Introduction: Variation in red blood cell (RBC) transfusions persists across providers, and is thought, in part, to be attributed to a lack of consensus regarding thresholds to support transfusion decision-making. We developed standardized clinical vignettes to assess differences in inclinations to transfuse RBCs among surgeons, anesthesiologists and perfusionists in the setting of coronary artery bypass grafting (CABG) surgery.
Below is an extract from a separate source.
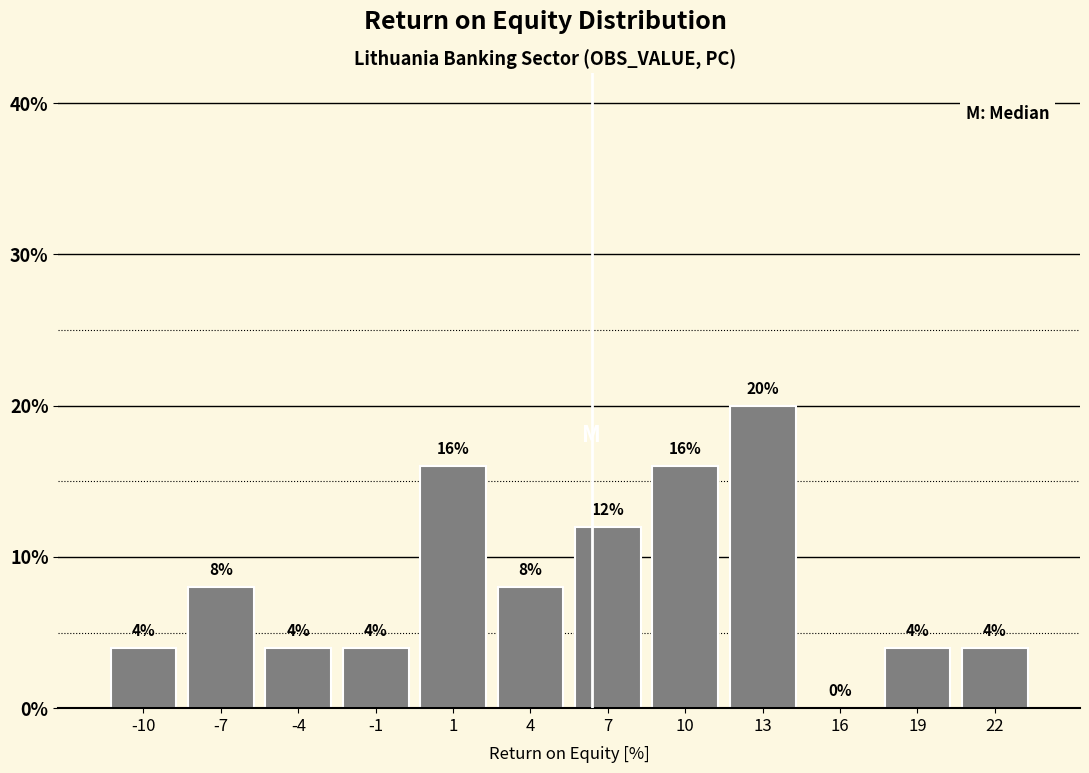

Reading right to left, extract all data points from this chart.

22=4	19=4	16=0	13=20	10=16	7=12	4=8	1=16	-1=4	-4=4	-7=8	-10=4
Methods: We surveyed operating room transfusion decision-makers across all 33 non-federal cardiac surgery programs in the state of Michigan. Respondents were asked for their transfusion threshold (hematocrit “trigger”). Ten clinical vignettes were developed to elicit a provider’s inclination to transfuse (on a 6-point Likert Scale) in situations having moderate (Class IIa) or weak (Class IIb) evidence to support a transfusion. Hierarchical generalized linear models were used to estimate the effect of provider type and hematocrit trigger on the inclination to transfuse across clinical vignettes.
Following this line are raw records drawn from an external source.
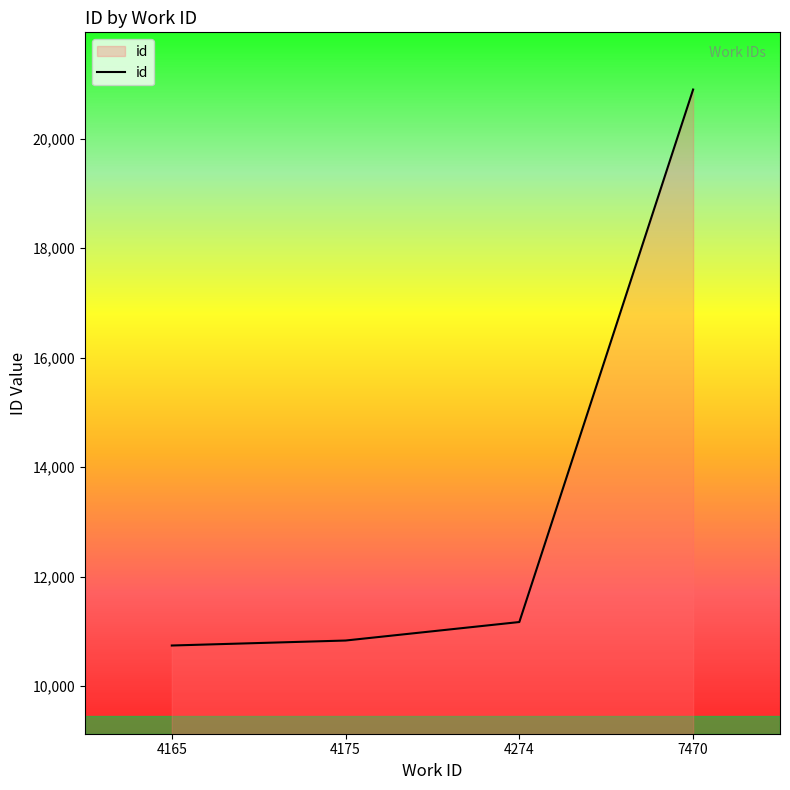

Read the value at 4274, to the nearest 100.

11200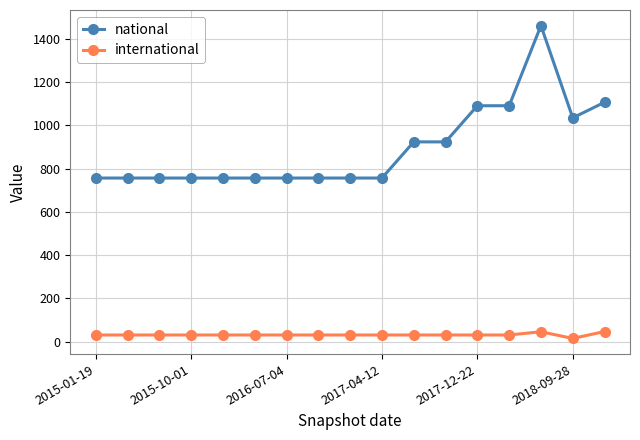

Rank the series by their maximum value, from lowest to highest.

international, national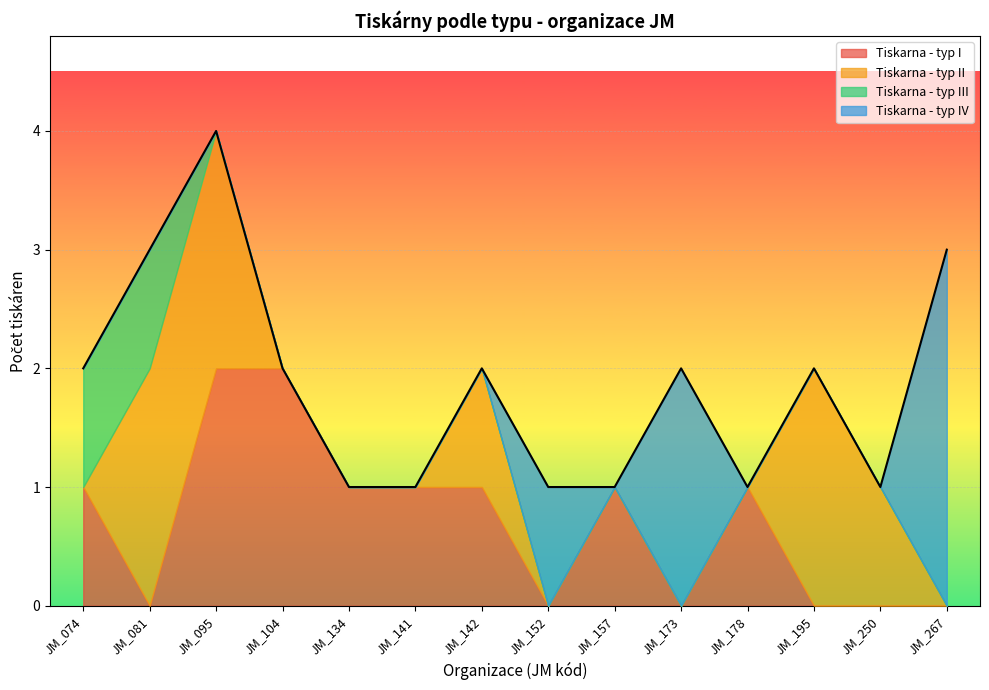

Count the number of categories in the chart.

14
Results: There was a 45% (186 of 413) response rate. Of the respondents, 75.3% (140 of 186) reported having a hematocrit trigger, with a mean of 20.4 (SD 2.2). For every 1-unit increase in a hematocrit trigger, the inclination to transfuse increased by 0.19 points on the Likert scale (p<0.001). Inclination to transfuse differed by provider type: anesthesiologists vs. perfusionists (difference: 0.71, p<0.001); surgeons vs. perfusionists (difference: -0.11, p=0.51). After accounting for a provider’s transfusion trigger, the magnitude and significance of the effect diminished for anesthesiologists (difference: 0.30, p=0.06), while strengthening for surgeons (difference: -0.29, p=0.05) (Figure). Twenty-seven percent of the variation in a provider’s inclination to transfuse was accounted for by the transfusion trigger, while 15% of the variation was explained by the provider type.
Conclusion: In our statewide survey of intra-operative transfusion decision-makers, a provider’s hematocrit trigger was the strongest predictor of variation in blood transfusions. Reducing variation in provider hematocrit triggers may serve as an effective
blood management target, especially in clinical situations less well supported by evidence.